BEGIN Passage for review

IT IS FURTHER ORDERED, ADJUDGED, AND DECREED that CSFB, directly or through its officers, directors, agents, servants and employees is hereby permanently restrained and enjoined, directly or indirectly, from violating Section 17(a) (1) of the Exchange Act, 15 U.S.C. § 78q(a)(1), and Rule 17a-3 thereunder, 17 C.F.R.

§ 240.17a-3, by failing to make and keep for prescribed periods such records, to furnish such copies thereof, and to make, disseminate and file the reports required by such section and the rules thereunder, which set forth requirements concerning records and reports required to be made and preserved by certain exchange members, brokers and dealers.

IV.

IT IS FURTHER ORDERED, ADJUDGED, AND DECREED that, CSFB shall pay $70 million, representing disgorgement of monies obtained improperly by CSFB as a result of the conduct alleged in the Complaint, provided, however, that the foregoing payment obligation shall be reduced by any amounts paid by CSFB pursuant to its agreement to pay disgorgement to NASD Regulation, Inc. ("NASDR") in a related proceeding.

END Passage for review
BEGIN Record set

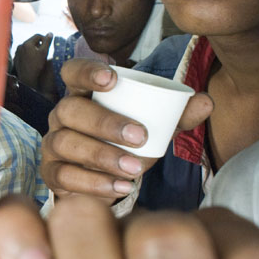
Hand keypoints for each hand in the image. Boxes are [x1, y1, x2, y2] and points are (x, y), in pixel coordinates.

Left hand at [13, 33, 56, 101]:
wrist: (27, 78)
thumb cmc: (37, 65)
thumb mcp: (44, 52)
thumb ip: (47, 41)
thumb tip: (50, 33)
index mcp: (27, 43)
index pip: (37, 36)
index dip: (44, 38)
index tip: (48, 44)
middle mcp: (20, 46)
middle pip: (31, 41)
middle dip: (38, 44)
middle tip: (43, 51)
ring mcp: (17, 52)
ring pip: (27, 47)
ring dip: (33, 49)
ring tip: (37, 56)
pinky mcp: (16, 58)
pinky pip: (23, 53)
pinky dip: (28, 54)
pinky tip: (31, 60)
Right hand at [40, 59, 212, 201]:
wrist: (106, 182)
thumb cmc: (126, 145)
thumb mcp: (153, 127)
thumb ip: (177, 115)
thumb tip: (206, 102)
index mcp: (83, 95)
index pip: (73, 72)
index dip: (86, 71)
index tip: (111, 78)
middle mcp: (61, 116)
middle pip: (69, 109)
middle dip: (104, 122)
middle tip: (139, 137)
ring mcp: (53, 145)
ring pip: (65, 143)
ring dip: (101, 156)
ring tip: (134, 169)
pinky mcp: (52, 174)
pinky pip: (64, 176)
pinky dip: (93, 183)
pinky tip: (119, 187)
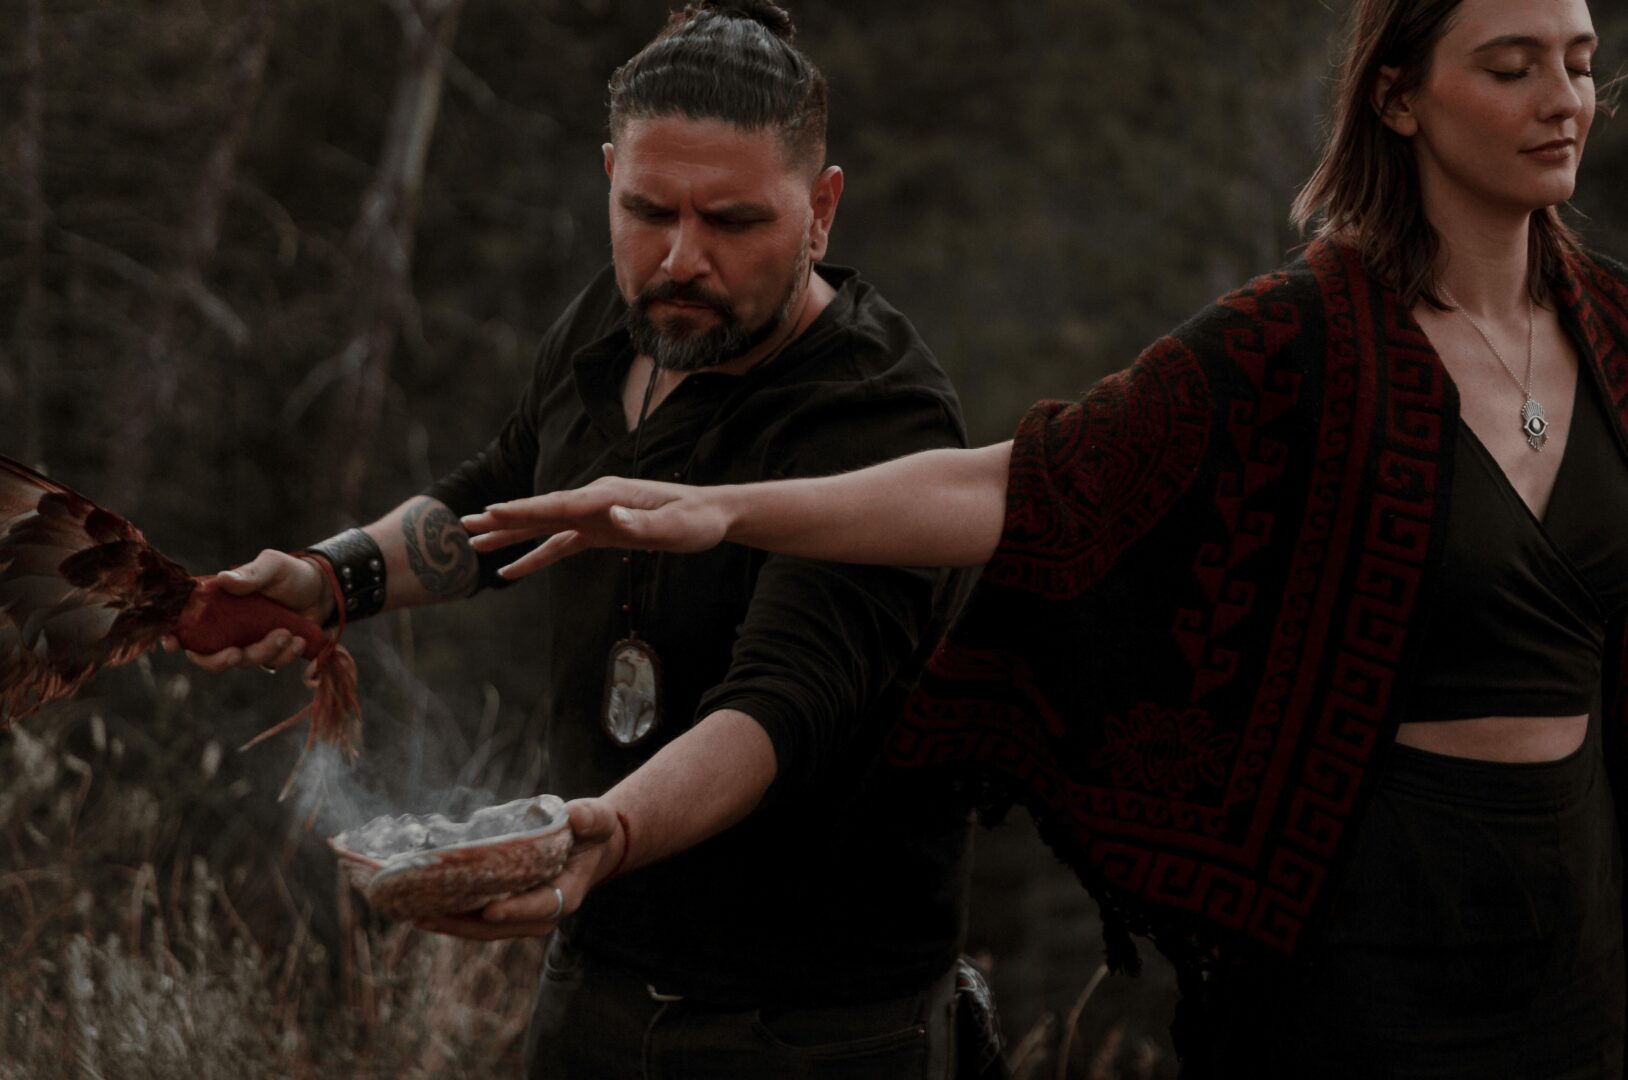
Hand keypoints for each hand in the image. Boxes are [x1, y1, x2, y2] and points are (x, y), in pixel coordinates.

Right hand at [162, 549, 332, 676]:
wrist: (325, 589)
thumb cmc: (291, 574)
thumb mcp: (272, 566)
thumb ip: (250, 573)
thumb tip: (224, 579)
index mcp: (218, 605)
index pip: (186, 625)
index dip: (174, 637)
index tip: (173, 645)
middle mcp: (228, 627)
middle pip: (210, 656)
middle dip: (221, 661)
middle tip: (238, 653)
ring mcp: (250, 642)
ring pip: (246, 661)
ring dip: (266, 653)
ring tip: (289, 634)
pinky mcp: (272, 652)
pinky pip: (273, 664)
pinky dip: (286, 657)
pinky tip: (300, 641)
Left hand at [414, 798, 627, 940]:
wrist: (590, 851)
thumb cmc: (591, 833)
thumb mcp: (598, 821)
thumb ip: (589, 818)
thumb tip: (575, 815)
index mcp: (567, 893)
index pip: (540, 906)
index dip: (516, 910)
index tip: (489, 909)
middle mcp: (544, 913)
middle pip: (501, 926)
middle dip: (464, 925)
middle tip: (426, 915)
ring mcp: (523, 916)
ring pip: (484, 928)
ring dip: (451, 924)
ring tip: (414, 914)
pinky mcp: (507, 910)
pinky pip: (478, 919)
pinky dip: (453, 915)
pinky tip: (424, 906)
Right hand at [460, 476, 730, 580]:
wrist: (711, 515)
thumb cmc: (696, 521)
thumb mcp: (675, 526)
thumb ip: (642, 521)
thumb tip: (612, 516)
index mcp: (608, 496)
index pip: (559, 504)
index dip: (525, 509)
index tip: (492, 511)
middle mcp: (595, 501)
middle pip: (541, 510)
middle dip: (503, 518)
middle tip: (464, 523)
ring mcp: (595, 516)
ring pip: (544, 526)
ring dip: (511, 534)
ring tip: (474, 542)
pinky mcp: (600, 531)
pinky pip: (560, 545)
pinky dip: (535, 556)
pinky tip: (511, 569)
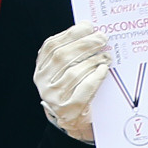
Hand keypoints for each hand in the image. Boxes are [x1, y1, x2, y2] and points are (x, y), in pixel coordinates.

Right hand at [34, 23, 111, 141]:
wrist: (74, 120)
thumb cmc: (74, 89)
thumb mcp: (66, 70)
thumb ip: (72, 53)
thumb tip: (90, 30)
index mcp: (41, 68)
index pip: (52, 46)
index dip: (71, 34)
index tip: (88, 26)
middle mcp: (43, 81)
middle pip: (63, 56)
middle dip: (85, 44)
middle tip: (102, 38)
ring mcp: (54, 96)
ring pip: (74, 72)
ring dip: (93, 60)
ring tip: (106, 56)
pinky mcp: (68, 109)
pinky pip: (84, 89)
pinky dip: (95, 77)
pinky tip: (103, 69)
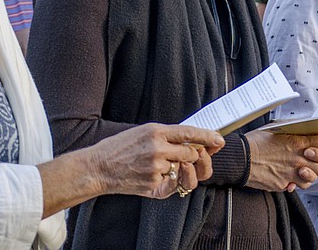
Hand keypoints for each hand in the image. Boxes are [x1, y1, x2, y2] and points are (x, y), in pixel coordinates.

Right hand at [89, 123, 223, 198]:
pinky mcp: (153, 185)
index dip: (208, 136)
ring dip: (176, 168)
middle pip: (191, 153)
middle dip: (192, 155)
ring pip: (182, 168)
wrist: (97, 168)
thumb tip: (192, 139)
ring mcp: (156, 168)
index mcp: (156, 131)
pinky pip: (172, 183)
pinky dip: (167, 180)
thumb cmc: (119, 148)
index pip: (190, 132)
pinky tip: (153, 175)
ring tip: (158, 165)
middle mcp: (158, 148)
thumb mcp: (143, 131)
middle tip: (183, 155)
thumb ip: (167, 134)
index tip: (219, 139)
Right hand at [245, 130, 317, 191]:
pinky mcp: (284, 183)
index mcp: (299, 141)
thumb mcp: (278, 128)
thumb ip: (295, 130)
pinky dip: (299, 182)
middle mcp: (299, 157)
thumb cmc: (256, 141)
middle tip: (316, 159)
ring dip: (313, 173)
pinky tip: (292, 175)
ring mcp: (292, 172)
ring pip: (315, 177)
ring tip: (304, 168)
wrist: (241, 158)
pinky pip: (300, 185)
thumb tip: (307, 129)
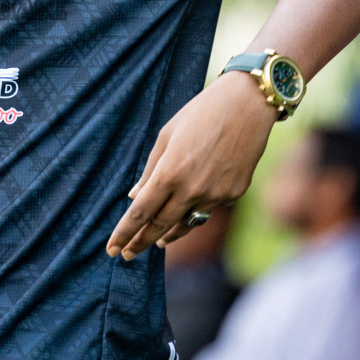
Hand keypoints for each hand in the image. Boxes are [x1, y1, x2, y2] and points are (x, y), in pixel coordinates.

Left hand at [106, 73, 276, 259]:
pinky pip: (208, 208)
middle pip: (160, 226)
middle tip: (128, 254)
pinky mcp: (234, 194)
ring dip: (168, 235)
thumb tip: (135, 197)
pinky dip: (195, 211)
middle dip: (141, 243)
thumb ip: (150, 170)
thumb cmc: (200, 114)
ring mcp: (216, 195)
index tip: (112, 249)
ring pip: (186, 223)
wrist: (247, 105)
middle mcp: (192, 190)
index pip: (140, 213)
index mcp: (170, 172)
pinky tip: (189, 211)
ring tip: (156, 242)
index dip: (124, 233)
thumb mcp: (166, 136)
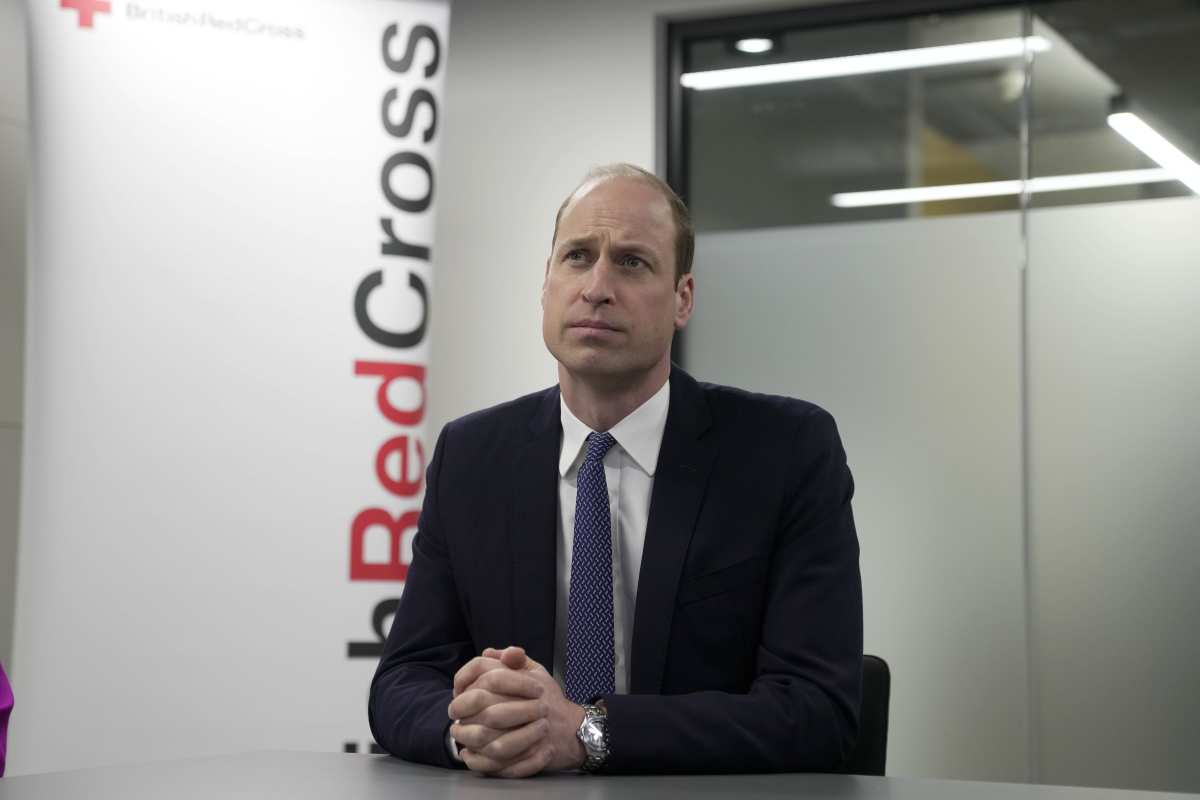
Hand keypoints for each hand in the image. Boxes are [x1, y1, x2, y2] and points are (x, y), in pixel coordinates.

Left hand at [448, 646, 585, 776]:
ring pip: (494, 740)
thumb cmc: (550, 699)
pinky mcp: (537, 755)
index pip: (492, 676)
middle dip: (465, 716)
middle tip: (455, 721)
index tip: (456, 694)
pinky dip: (484, 762)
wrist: (575, 729)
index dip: (468, 684)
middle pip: (489, 710)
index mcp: (530, 682)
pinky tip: (472, 756)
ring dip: (472, 741)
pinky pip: (505, 762)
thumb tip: (488, 653)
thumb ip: (512, 661)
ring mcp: (537, 732)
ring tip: (460, 739)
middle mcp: (535, 705)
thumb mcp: (536, 672)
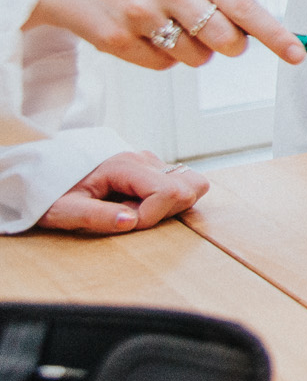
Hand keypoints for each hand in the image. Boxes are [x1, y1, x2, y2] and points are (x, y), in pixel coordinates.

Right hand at [24, 0, 305, 69]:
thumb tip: (250, 30)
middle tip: (205, 33)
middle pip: (226, 40)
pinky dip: (157, 58)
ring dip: (188, 52)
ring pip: (196, 58)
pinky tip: (140, 36)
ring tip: (162, 28)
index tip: (297, 54)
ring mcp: (142, 13)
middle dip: (225, 46)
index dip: (275, 34)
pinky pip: (162, 67)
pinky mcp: (117, 38)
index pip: (245, 5)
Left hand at [37, 152, 207, 233]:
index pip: (167, 192)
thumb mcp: (63, 210)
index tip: (122, 222)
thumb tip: (131, 222)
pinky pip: (182, 183)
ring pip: (191, 184)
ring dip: (171, 206)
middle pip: (185, 188)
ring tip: (136, 211)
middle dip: (162, 213)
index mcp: (123, 164)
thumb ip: (95, 216)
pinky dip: (169, 201)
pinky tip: (139, 205)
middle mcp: (143, 158)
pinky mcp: (153, 168)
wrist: (41, 172)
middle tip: (128, 216)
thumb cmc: (51, 192)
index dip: (150, 217)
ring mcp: (151, 161)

END Record set

Work instruction
From the court order excerpt above, extract the passage starting at "IT IS FURTHER ORDERED, ADJUDGED, AND DECREED that CSFB, directly" and ending at "brokers and dealers.".

Answer to the exercise
IT IS FURTHER ORDERED, ADJUDGED, AND DECREED that CSFB, directly or through its officers, directors, agents, servants and employees is hereby permanently restrained and enjoined, directly or indirectly, from violating Section 17(a) (1) of the Exchange Act, 15 U.S.C. § 78q(a)(1), and Rule 17a-3 thereunder, 17 C.F.R.

§ 240.17a-3, by failing to make and keep for prescribed periods such records, to furnish such copies thereof, and to make, disseminate and file the reports required by such section and the rules thereunder, which set forth requirements concerning records and reports required to be made and preserved by certain exchange members, brokers and dealers.